Sunday, July 8, 2012

The Good Old Days...Or Not


People have begun to look at me like I’m crazy when I describe how things used to be when I was younger. I don’t really blame them because some of the things seem just so far-fetched. Take cigarette smoking for example. One of my earliest childhood memories is being in a doctor’s office with my mother and both of my older brothers. When the doctor finished his examination, he sat down and lit up a cigarette in his exam room, with three little kids sitting there. No one thought there was anything wrong with it.

My dad used to smoke in the car with my brothers and I all sitting in the backseat. Years later, I was discussing it with my brother, Gary, and we both recalled the nicotine rush we would get from the second hand smoke when he would first light up. We all worked at dad’s grocery store when we were just kids. The cigarette salesmen used to come in with pockets full of cash. They would buy all of the smokers working there a pack of cigarettes, even us kids (we started smoking young, since we already had a head start). I think I was about twelve years old when I received a pack from one of the salesmen. Talk about your merchants of death.

Smoking was ubiquitous; no one gave it a second thought. You could smoke walking down the aisle of the supermarket and no one mentioned it if you flicked ashes on the floor or ground out the butt when you finished. I remember going to lunch with four other guys from work one Saturday afternoon, and all of us lit a cigarette when we sat down. There wasn’t a no-smoking section either, it was acceptable to smoke anywhere in the restaurant, and no one made a peep. I can also remember visiting a friend in the hospital, I don’t think we were even old enough to drive at the time, or only one of us could. Three or four of us would crowd on his side of a double room, and we would all light up, including the patient. The poor guy on the other side of the room wouldn’t say a thing.

Recently, there was a TV show about air travel in the early 1960’s, Pan Am, which portrayed the time when the first commercial jets (Boeing 707s) went into service. It showed some people smoking in the airplanes, but I remarked to my mother that it didn’t seem realistic, since not enough people were smoking. She agreed, telling me that she thought she would pass-out from all the smoke (she’s never smoked) on a flight to Hawaii once. The series Mad Men comes closer to the reality of the situation, where everyone in the office is puffing away. I can recall being on a flight from Dallas to Chicago in the early ‘70’s. I was fifteen or sixteen, maybe even younger, but for some reason, I was flying alone. After the “No Smoking” light went off, just about everyone in the back sections of First Class and Coach (they had segregated smoking sections by then) lit up a smoke. There was an older gentleman seated next to me, probably in his 60’s, who asked me if  he could bum a smoke from me. He explained that he normally smoked a pipe, but the airlines didn’t let you smoke pipes or cigars on planes, only cigarettes.

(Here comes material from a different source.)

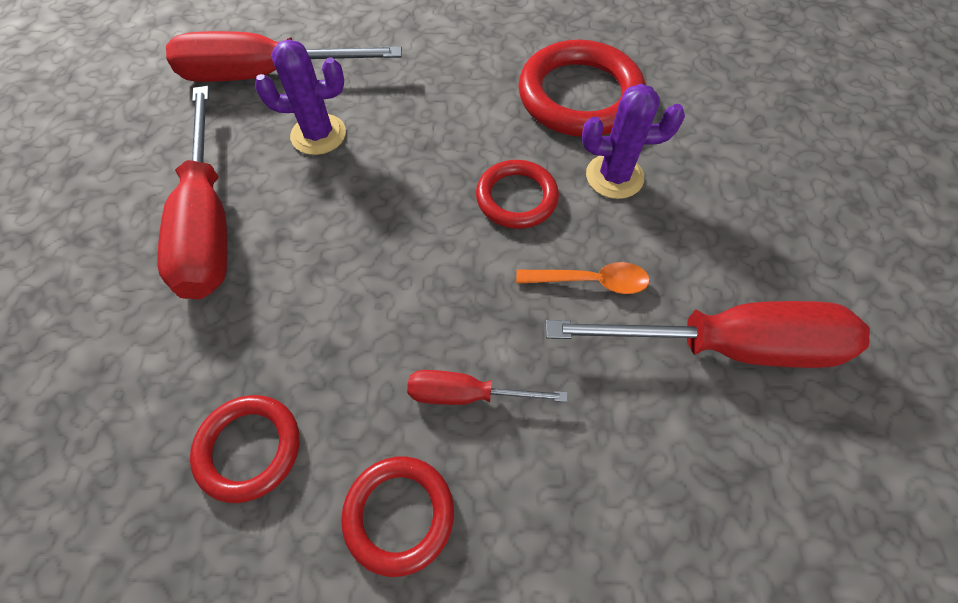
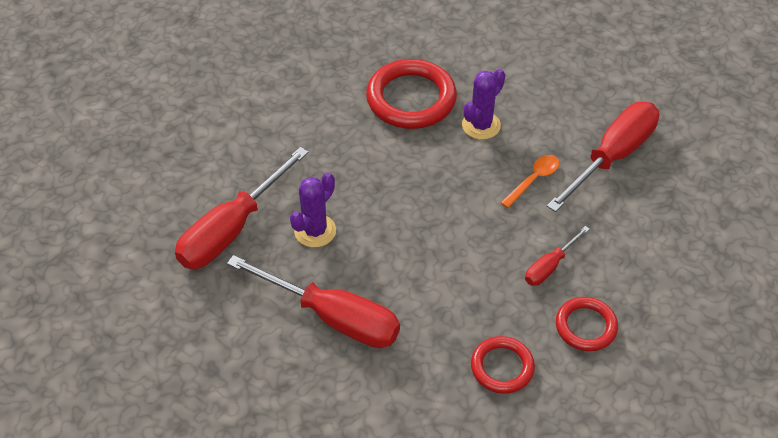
camera: 50 degrees left, 10 degrees down
(516, 198) = (454, 173): red ring -> none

What really blows the minds of younger people is when I tell them that the first year I was in college (1974-75), we were allowed to smoke in the classroom, during instruction. I remember more than one teacher bumming cigarettes from the students. After the first year, they made us smoke in the halls, before class. I can’t remember if it was during graduate school, or later, that they finally made everyone smoke outside.

So where is all this going, you may ask? Am I recommending a return to the wide-open days of yore? Of course not, given what we now know about smoking, it would be inconceivable to want to return to past ways. Yet as we make progress in other areas, there are those among us who would have us return to the “Good Old Days” for the sake of saving money, under that all-powerful guise of “creating jobs”. If we relax air and water quality standards, we’ll be able to create more jobs. Never mind that China is currently poisoning its entire domestic water supply in the name of manufacturing efficiency. If we lower the minimum wage (or eliminate it entirely---let the market decide) it will create more jobs. Should we do away with child labor laws as well? It’s been suggested, and it would create more jobs. Or are we content to buy our clothing from overseas, where some one else’s child made it?

The loudest current scream comes from those who would have us do away with the new Affordable Care Act, a mild attempt to create universal health care in the one remaining industrialized nation without it. “It is a job killer,” they argue. “We can’t afford it,” they warn. The weird thing is, they said the same thing when smoking bans started. They cried and fretted when President Nixon signed into law the bill that created the Environmental Protection Agency, leading to cleaner air and safer water. Historically, they also had bad things to say about child labor laws and minimum wage laws. Oh yeah, Social Security and Medicare gave them major hissy fits as well. I believe at the time they were labeled “Communism” and “the beginning of socialized medicine in the United States”, respectively.

I’m not a Communist, or even a Socialist, not even close. When I left business school with my MBA, I was a follower of the Chicago school of economics, where it was thought that free, unregulated markets worked best. Experience has taught me that we do need some regulation to hold back the negative aspects of unfettered greed. Refer to the economic meltdown of 2008 if you don’t agree. We could discuss it, but if you don’t believe it by now, I doubt if you’re susceptible to reason.

So, should we turn back the clock? Should we return to the glories of the good old days? Let me light up a smoke and…hack, hack…think about it.